• WHAT THE TASK ASKS:
Using the listing below, work out how many lines contain the word "backspace", and respond with that number alone.

- Opening Delimiter -

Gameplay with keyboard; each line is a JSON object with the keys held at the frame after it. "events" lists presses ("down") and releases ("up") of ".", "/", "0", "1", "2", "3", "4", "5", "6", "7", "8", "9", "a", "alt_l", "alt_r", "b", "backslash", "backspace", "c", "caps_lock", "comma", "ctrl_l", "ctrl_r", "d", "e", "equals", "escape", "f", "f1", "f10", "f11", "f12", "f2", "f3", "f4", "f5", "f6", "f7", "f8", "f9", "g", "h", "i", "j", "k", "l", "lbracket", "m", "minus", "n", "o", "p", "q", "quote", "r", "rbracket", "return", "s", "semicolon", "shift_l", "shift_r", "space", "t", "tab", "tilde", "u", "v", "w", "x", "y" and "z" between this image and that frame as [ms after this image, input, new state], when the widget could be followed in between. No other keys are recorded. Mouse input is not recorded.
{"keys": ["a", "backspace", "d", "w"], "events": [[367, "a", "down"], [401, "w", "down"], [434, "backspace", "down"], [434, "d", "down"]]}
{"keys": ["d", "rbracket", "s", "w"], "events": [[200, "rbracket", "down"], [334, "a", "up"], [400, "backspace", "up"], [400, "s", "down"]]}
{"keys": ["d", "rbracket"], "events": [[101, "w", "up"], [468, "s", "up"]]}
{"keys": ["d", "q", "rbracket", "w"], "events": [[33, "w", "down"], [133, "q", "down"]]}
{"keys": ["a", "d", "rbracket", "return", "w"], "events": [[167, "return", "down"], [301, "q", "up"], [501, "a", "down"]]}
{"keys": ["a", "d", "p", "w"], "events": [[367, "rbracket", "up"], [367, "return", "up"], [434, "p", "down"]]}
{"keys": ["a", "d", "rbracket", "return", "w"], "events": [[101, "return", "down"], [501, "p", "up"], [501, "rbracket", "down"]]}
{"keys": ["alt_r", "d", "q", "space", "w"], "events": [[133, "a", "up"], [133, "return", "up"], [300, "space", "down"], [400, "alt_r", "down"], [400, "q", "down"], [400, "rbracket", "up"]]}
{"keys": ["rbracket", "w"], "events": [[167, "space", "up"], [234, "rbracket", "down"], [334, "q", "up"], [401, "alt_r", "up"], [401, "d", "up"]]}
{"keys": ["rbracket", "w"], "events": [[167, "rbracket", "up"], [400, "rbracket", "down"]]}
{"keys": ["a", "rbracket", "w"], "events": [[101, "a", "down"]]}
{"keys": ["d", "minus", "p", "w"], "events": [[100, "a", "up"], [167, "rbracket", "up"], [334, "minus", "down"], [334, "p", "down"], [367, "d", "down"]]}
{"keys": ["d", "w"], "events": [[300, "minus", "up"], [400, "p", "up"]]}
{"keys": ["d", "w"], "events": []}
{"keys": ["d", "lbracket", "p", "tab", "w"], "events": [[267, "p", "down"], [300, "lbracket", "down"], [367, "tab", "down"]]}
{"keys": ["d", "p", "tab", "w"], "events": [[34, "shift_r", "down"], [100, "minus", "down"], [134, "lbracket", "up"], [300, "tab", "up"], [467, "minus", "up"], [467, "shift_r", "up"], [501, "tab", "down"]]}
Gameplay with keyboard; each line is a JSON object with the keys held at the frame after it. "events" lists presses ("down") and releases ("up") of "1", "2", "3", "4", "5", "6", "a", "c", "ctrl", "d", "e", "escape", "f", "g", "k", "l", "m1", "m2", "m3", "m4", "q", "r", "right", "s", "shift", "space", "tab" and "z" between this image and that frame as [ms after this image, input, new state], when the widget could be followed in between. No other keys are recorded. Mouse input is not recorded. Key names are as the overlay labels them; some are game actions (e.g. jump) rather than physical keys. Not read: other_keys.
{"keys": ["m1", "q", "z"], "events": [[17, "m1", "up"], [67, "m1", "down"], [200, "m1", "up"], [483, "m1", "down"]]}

- Closing Delimiter -

• OUTPUT BELOW:
3